Il faut se souvenir aussi qu'à cette époque les jupes sans plis étaient si étroites, qu'une femme était littéralement comme dans un étui, et ne pouvait franchir décemment un ruisseau sans y laisser sa chaussure.
Deschartres avait la passion de la chasse, et il m'y emmenait quelquefois à force d'obsessions. Cela m'ennuyait, justement à cause de la difficulté de traverser les buissons, qui sont multipliés à l'infini et garnis d'épines meurtrières dans nos campagnes. J'aimais seulement la chasse aux cailles avec le hallier et l'appeau dans les blés verts. Il me faisait lever avant le jour. Couchée dans un sillon, j'appelais, tandis qu'à l'autre extrémité du champ il rabattait le gibier. Nous rapportions tous les matins huit ou dix cailles vivantes à ma grand'mère, qui les admirait et les plaignait beaucoup, mais qui, ne se nourrissant que de menu gibier, m'empêchait de trop regretter le destin de ces pauvres créatures si jolies et si douces.

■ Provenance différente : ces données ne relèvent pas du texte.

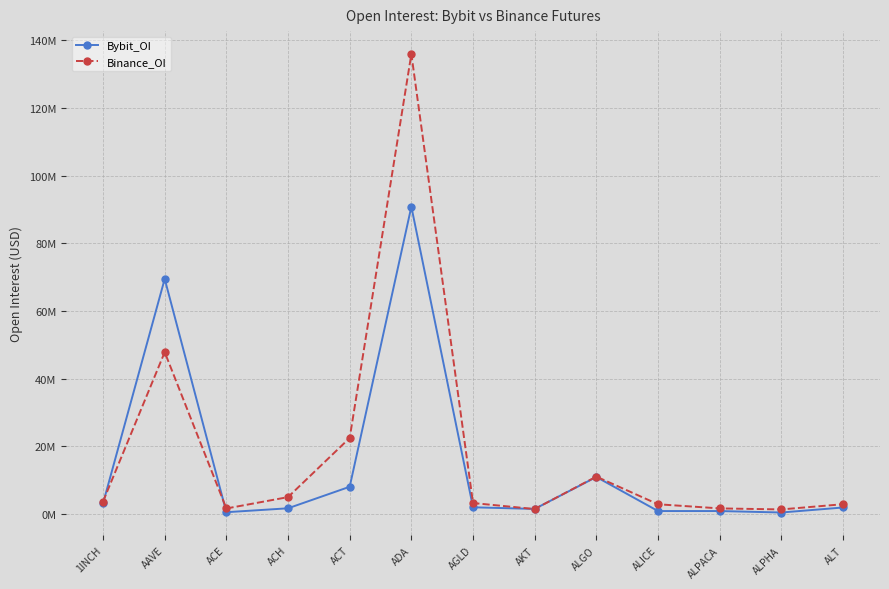

What is the sum of the Binance_OI values at ALT and ACE?

4597260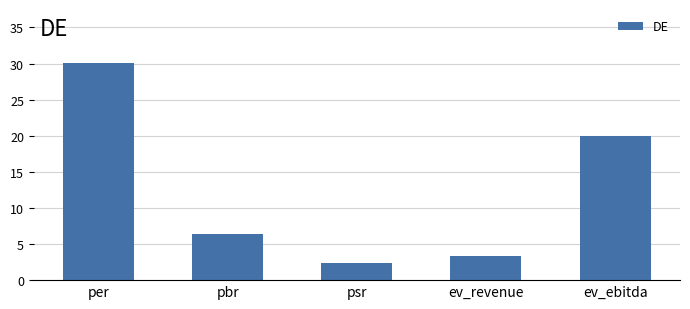

The chart shows a value of 6.3 at pbr. True or false?

True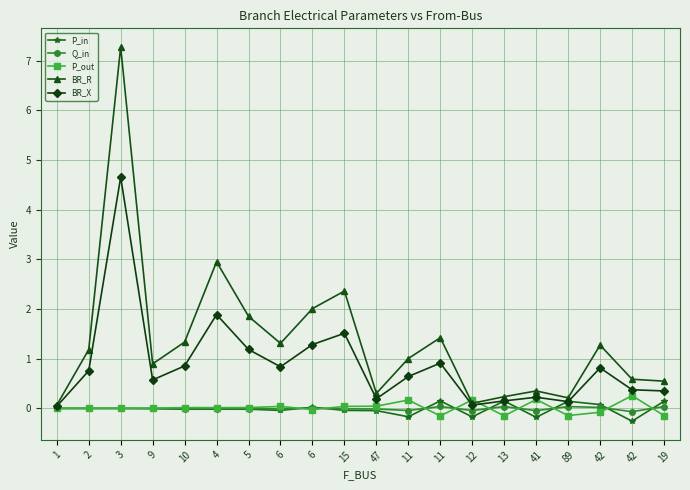

Where is the first local maximum for P_out?

10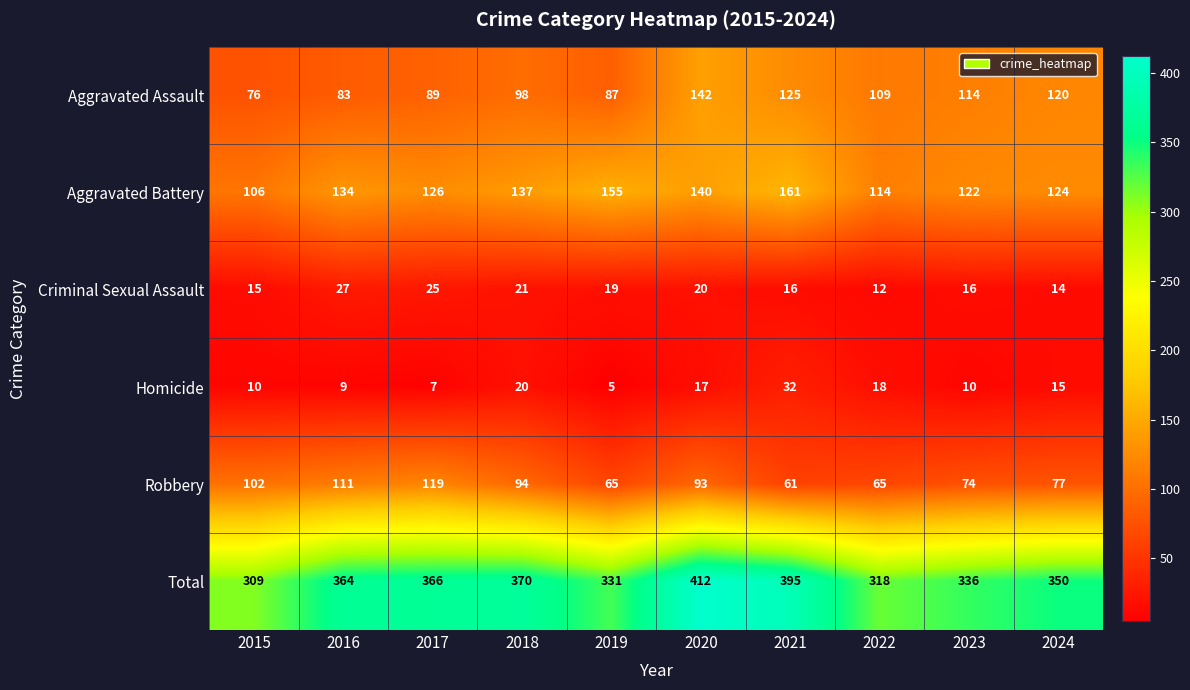

Rank the series by their maximum value, from lowest to highest.

Criminal Sexual Assault, Homicide, Robbery, Aggravated Assault, Aggravated Battery, Total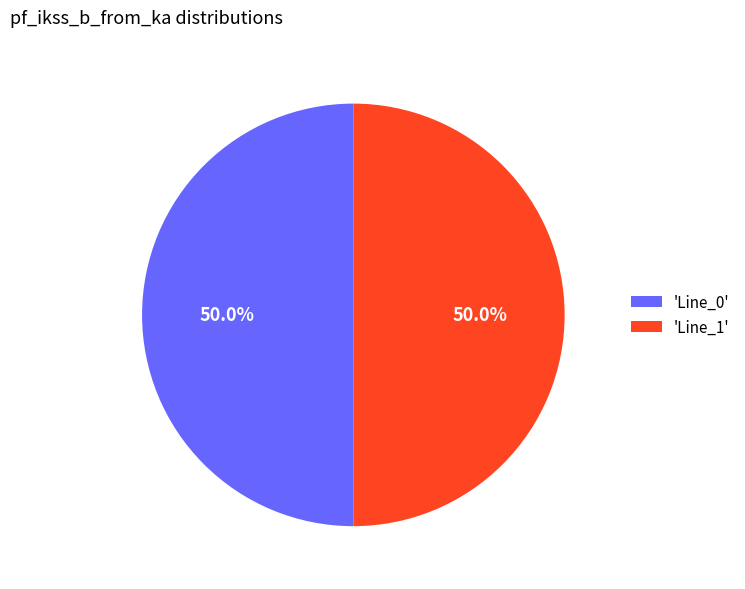

What is the ratio of the value at 'Line_0' to the value at 'Line_1'?

1.0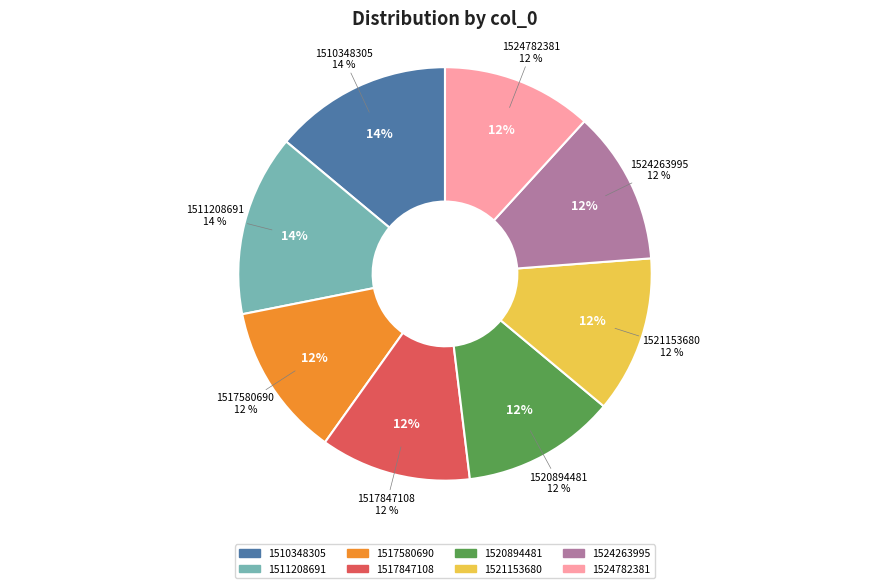

What is the ratio of the value at 1524263995 to the value at 1517847108?

1.0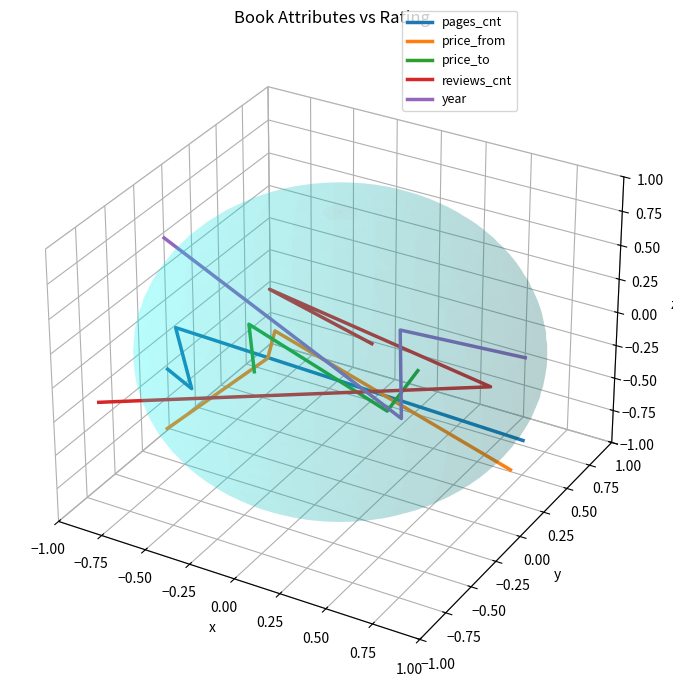

What are all the series names shown in the legend?

pages_cnt, price_from, price_to, reviews_cnt, year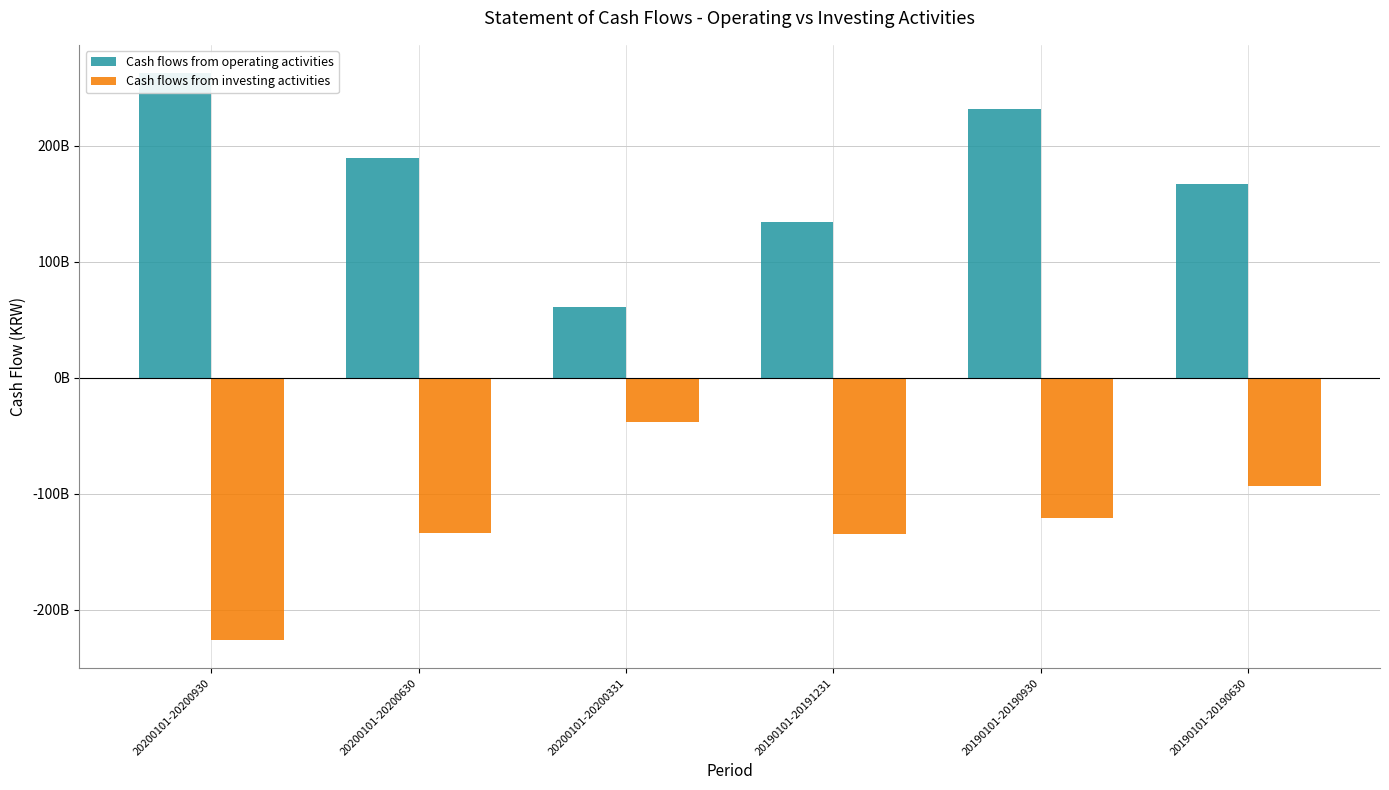

What value does the Cash flows from operating activities series have at 20190101-20190930, to the nearest 10?

231650109200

Deschartres, très affectueux pour moi et très occupé de ma santé, ne songeait plus à rien quand il entendait glousser la caille auprès de son filet. Je me laissais aussi emporter un peu à cet amusement sauvage de guetter et de saisir une proie. Aussi mon rôle d'appeleur consistant à être couchée dans les blés inondés de la rosée du matin, me ramena les douleurs aiguës dans tous les membres que j'avais ressenties au couvent. Deschartres vit qu'un jour je ne pouvais monter sur mon cheval et qu'il fallait m'y porter. Les premiers mouvemens de ma monture m'arrachaient des cris, et ce n'était qu'après de vigoureux temps de galop aux premières ardeurs du soleil que je me sentais guérie. Il s'étonna un peu et constata enfin que j'étais couverte de rhumatismes. Ce lui fut une raison de plus pour me prescrire les exercices violens et l'habit masculin qui me permettait de m'y livrer.

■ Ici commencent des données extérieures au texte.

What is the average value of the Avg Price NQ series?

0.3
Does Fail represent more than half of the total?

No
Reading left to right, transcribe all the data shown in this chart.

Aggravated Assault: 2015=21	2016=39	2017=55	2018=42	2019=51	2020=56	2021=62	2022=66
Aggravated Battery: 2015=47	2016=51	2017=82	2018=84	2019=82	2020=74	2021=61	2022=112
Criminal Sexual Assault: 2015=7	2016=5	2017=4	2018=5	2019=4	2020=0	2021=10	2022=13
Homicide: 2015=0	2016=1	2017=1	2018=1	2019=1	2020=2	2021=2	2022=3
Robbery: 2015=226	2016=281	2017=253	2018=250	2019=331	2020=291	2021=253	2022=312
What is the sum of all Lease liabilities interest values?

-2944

Ma grand'mère me vit ainsi et pleura. «Tu ressembles trop à ton père, me dit-elle. Habille-toi comme cela pour courir, mais rhabille-toi en femme en rentrant, pour que je ne m'y trompe pas, car cela me fait un mal affreux, et il y a des momens où j'embrouille si bien le passé avec le présent, que je ne sais plus à quelle époque j'en suis de ma vie.»

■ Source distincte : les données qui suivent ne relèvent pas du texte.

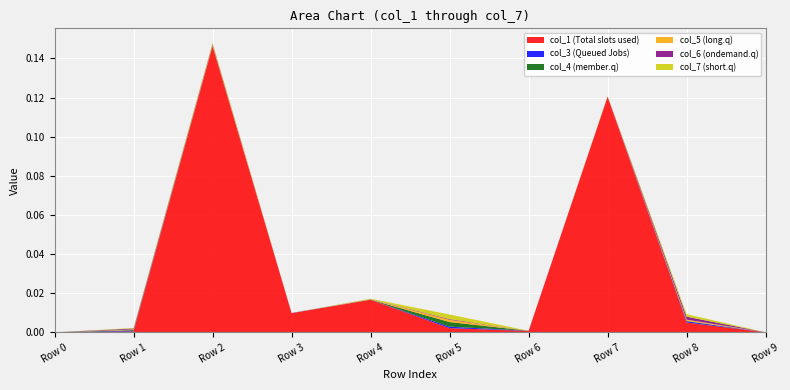

Reading right to left, extract all data points from this chart.

col_1: Row 9=0.0	Row 8=0.0	Row 7=0.1	Row 6=0.0	Row 5=0.0	Row 4=0.0	Row 3=0.0	Row 2=0.1	Row 1=0.0	Row 0=0.0
col_3: Row 9=0.0	Row 8=0.0	Row 7=0.0	Row 6=0.0	Row 5=0.0	Row 4=0.0	Row 3=0.0	Row 2=0.0	Row 1=0.0	Row 0=0.0
col_4: Row 9=0.0	Row 8=0.0	Row 7=0.0	Row 6=0.0	Row 5=0.0	Row 4=0.0	Row 3=0.0	Row 2=0.0	Row 1=0.0	Row 0=0.0
col_5: Row 9=0.0	Row 8=0.0	Row 7=0.0	Row 6=0.0	Row 5=0.0	Row 4=0.0	Row 3=0.0	Row 2=0.0	Row 1=0.0	Row 0=0.0
col_6: Row 9=0.0	Row 8=0.0	Row 7=0.0	Row 6=0.0	Row 5=0.0	Row 4=0.0	Row 3=0.0	Row 2=0.0	Row 1=0.0	Row 0=0.0
col_7: Row 9=0.0	Row 8=0.0	Row 7=0.0	Row 6=0.0	Row 5=0.0	Row 4=0.0	Row 3=0.0	Row 2=0.0	Row 1=0.0	Row 0=0.0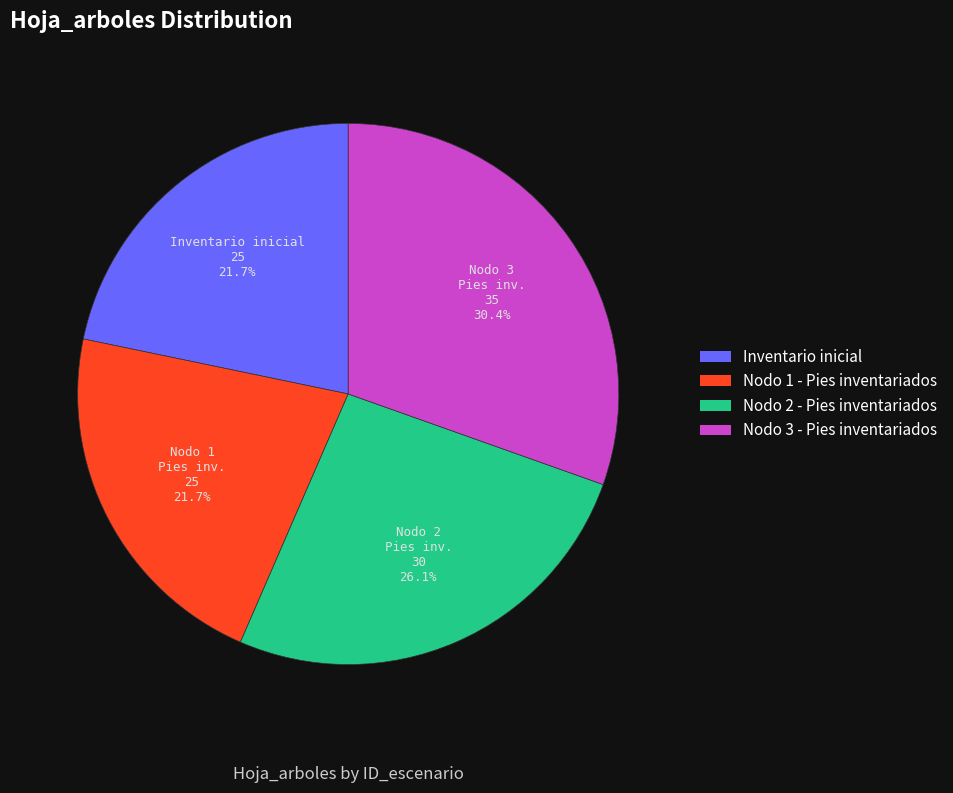

Combined, what portion of the pie is Nodo 3 - Pies inventariados and Inventario inicial?

52.2%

Ma manière d'être ressortait si naturellement de la position exceptionnelle où je me trouvais, qu'il me paraissait tout simple de ne pas vivre comme la plupart des autres jeunes filles. On me jugea très bizarre, et pourtant je l'étais infiniment moins que j'aurais pu l'être, si j'y eusse porté le goût de l'affectation et de la singularité. Abandonnée à moi-même en toutes choses, ne trouvant plus de contrôle chez ma grand'mère, oubliée en quelque sorte de ma mère, poussée à l'indépendance absolue par Deschartres, ne sentant en moi aucun trouble de l'âme ou des sens, et pensant toujours, malgré la modification qui s'était faite dans mes idées religieuses, à me retirer dans un couvent, avec ou sans vœux monastiques, ce qu'on appelait autour de moi l'opinion n'avait pour moi aucun sens, aucune valeur, et ne me paraissait d'aucun usage.